(Task data Opens)

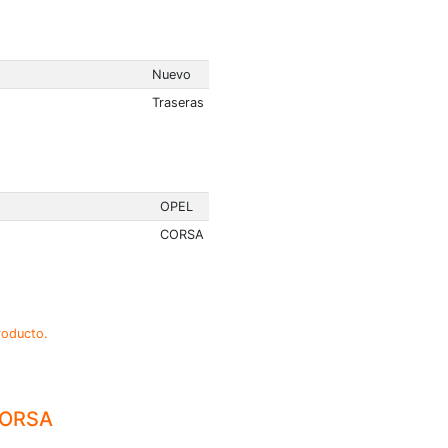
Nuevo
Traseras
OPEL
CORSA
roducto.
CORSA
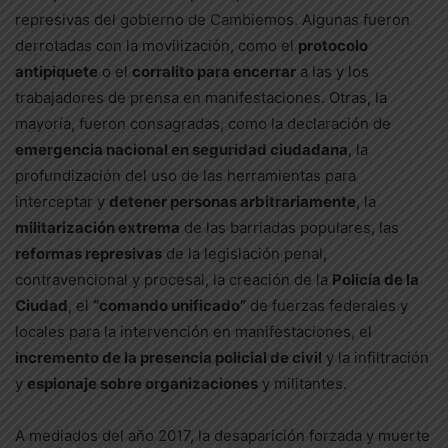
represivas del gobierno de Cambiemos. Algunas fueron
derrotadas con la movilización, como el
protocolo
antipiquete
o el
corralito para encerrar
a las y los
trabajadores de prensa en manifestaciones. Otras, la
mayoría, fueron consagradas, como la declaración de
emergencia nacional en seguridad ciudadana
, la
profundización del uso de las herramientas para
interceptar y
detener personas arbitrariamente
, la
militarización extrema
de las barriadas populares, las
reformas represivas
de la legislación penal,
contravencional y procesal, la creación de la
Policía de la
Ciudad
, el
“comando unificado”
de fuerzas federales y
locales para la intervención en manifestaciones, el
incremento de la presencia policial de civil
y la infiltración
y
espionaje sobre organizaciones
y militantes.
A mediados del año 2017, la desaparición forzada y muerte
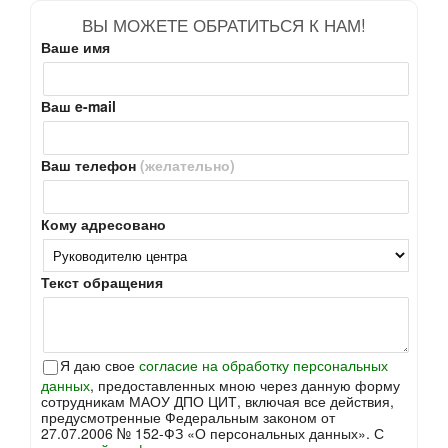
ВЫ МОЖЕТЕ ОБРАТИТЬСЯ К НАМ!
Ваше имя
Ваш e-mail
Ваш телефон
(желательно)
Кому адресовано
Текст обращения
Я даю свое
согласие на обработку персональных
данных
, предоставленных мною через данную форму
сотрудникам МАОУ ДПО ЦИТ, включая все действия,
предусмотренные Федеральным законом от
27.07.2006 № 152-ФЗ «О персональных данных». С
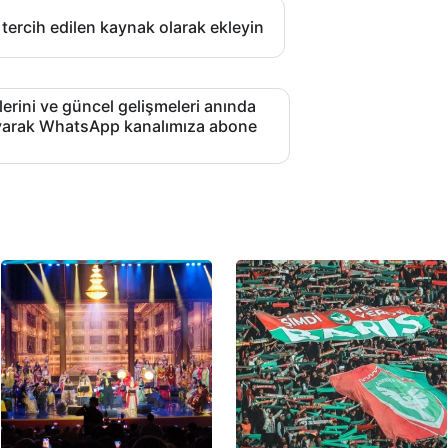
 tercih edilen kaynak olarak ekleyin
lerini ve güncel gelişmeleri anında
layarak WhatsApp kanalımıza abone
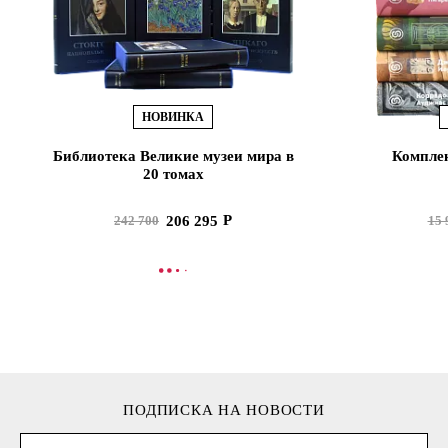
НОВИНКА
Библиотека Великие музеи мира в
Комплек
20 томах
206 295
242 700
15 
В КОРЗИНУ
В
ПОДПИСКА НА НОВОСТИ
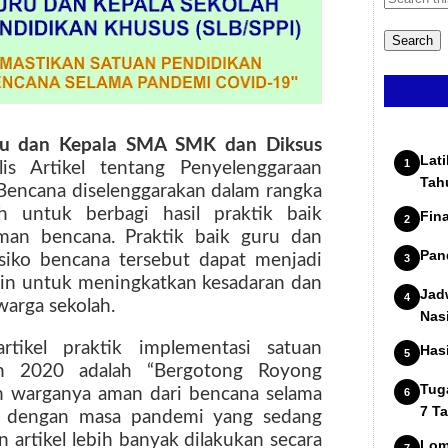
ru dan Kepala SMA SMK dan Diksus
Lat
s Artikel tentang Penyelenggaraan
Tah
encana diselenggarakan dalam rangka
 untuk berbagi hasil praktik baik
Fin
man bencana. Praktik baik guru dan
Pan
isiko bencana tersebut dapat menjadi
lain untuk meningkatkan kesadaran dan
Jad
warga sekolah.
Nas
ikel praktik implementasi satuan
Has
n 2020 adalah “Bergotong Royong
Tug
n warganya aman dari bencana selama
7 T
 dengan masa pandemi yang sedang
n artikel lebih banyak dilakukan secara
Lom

(Task data Closes)

▶ _Task directions_
Exactly the lines from the one holding "warga sekolah." through the end of the records above are to be returned, and nothing else.

▶ _Task result_
warga sekolah.
Nas
ikel praktik implementasi satuan
Has
n 2020 adalah “Bergotong Royong
Tug
n warganya aman dari bencana selama
7 T
 dengan masa pandemi yang sedang
n artikel lebih banyak dilakukan secara
Lom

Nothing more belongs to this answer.